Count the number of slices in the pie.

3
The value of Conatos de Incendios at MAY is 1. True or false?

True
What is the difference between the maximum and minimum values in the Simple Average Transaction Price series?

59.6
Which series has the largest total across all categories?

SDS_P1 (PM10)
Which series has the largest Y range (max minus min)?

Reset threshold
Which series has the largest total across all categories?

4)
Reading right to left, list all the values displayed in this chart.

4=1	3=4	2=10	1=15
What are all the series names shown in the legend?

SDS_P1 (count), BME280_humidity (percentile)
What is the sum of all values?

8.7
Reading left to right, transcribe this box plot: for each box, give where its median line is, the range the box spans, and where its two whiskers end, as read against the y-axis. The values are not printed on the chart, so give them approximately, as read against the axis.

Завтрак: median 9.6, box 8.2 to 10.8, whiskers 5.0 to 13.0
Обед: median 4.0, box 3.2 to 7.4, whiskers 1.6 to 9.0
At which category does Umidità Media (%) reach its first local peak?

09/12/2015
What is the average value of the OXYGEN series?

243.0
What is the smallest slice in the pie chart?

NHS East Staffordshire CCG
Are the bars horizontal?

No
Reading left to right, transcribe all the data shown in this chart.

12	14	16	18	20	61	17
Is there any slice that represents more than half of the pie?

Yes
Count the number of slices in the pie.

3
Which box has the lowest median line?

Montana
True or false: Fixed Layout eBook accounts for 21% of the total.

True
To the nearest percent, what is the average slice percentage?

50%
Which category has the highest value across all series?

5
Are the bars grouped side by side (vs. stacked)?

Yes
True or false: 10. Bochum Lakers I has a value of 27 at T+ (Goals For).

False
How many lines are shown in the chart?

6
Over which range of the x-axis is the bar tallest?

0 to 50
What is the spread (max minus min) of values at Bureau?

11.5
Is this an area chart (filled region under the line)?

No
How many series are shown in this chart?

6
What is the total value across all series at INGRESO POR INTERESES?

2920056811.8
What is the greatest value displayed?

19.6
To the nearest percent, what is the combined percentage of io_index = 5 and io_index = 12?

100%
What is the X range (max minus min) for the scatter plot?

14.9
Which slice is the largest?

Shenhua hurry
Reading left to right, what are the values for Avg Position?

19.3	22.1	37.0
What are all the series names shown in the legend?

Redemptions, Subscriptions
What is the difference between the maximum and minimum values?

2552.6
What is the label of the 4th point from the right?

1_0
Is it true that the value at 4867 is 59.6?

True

• _TAREFA A REALIZAR_: Localize nos registros acima todas as linhas que contêm a palavra "total" e copie cada uma delas. Leve em conta a diferença entre maiúsculas e minúsculas.

• _RESPOSTA DO EXERCÍCIO_:
Which series has the largest total across all categories?
Which series has the largest total across all categories?
True or false: Fixed Layout eBook accounts for 21% of the total.
What is the total value across all series at INGRESO POR INTERESES?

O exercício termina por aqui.